2017年6月末に、『医療機器の薬事業務解説』(小泉和夫著、薬事日報社)が発刊された。類書の多いテーマながら、本書は規制者側からの視点で書かれていることが特色。かつての薬事法から現行の薬機法に至るまでの推移も読み取れ、医療機器業界に身を置く人にとっては、開発を含めた対応策へのガイドブックとして有用だ。

スタートアップから老舗まで

 著者の小泉氏は医療機器センターの専務理事などを歴任した人物で、医療機器をはじめとする薬事行政に精通している。これまでの類書の多くは、業界関係者、すなわち申請者サイドの目線で記述されていたため、「どうしたら法規制突破が可能なのか」という視点が主流となっていた。だが、本書は規制側・審査側からの単著という点がユニークで、それゆえにこの業界に身を置く人にとって教えられることが多々ある。
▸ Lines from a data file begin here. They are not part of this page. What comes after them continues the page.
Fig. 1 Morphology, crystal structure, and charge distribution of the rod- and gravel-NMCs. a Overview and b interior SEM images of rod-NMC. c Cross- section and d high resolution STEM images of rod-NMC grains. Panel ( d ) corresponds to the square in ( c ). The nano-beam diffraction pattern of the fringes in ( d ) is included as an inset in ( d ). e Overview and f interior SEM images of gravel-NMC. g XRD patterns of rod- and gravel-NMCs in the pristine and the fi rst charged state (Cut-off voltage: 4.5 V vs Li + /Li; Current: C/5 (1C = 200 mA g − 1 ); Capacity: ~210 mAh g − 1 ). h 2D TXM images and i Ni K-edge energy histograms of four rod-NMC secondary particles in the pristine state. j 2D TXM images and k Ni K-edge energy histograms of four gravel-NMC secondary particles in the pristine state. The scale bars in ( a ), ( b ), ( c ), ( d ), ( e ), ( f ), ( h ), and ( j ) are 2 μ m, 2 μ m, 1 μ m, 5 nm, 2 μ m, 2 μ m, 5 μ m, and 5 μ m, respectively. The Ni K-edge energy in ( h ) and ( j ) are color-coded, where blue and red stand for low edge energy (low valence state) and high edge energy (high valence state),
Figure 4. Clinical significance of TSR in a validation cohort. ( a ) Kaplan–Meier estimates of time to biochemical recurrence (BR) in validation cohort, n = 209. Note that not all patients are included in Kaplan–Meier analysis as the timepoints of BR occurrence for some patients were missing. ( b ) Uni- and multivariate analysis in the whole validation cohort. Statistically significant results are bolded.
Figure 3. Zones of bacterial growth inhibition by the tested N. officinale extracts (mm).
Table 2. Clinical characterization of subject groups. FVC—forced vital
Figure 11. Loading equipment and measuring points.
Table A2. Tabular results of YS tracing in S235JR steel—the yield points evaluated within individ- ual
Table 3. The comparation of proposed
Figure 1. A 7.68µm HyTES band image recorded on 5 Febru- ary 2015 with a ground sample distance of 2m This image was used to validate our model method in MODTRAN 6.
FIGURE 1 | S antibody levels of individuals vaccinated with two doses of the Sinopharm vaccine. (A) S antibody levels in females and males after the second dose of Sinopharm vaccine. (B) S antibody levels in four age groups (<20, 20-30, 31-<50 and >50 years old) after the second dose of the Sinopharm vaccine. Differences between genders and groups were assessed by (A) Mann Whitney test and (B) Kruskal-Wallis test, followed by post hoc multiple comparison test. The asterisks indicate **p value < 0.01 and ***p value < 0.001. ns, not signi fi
 筆者は本書のタイトルを見た瞬間、これまでの「薬事法規解説」と大差ない書籍だ、と予想した。しかし、読み進めるにつれ、その予想は覆された。業者サイドからすれば薬機法は「日々格闘を強いられている対象」という概念があるが、もしかしたら「協調路線が築けそう」という感覚が呼び起こされてきた。

 というのは、法律や規制というと何かと「難解」「厳格」「疎外感」といったイメージが付きまとう。ところが、本書の解説はごく平易な言葉で語られているため、法規制の本という威圧感がない。その分、誰でもが気楽に読めるという印象が強い。

 内容は業種別に章立てされていて、第一章が概論、次いで「製造」「製造販売」「販売・貸与」「修理」の各業種のための解説と、最後の参考資料からなる。それゆえに、開発、製造、販売、修理などを通して、また、経営者的な視点からも薬機法を俯瞰するのに最適だ。

 法規制は社内の薬事部だけの理解で十分という考え方が間違いだということに気づく。特に、法規制の精神というようなものを読み取れることが利点だろう。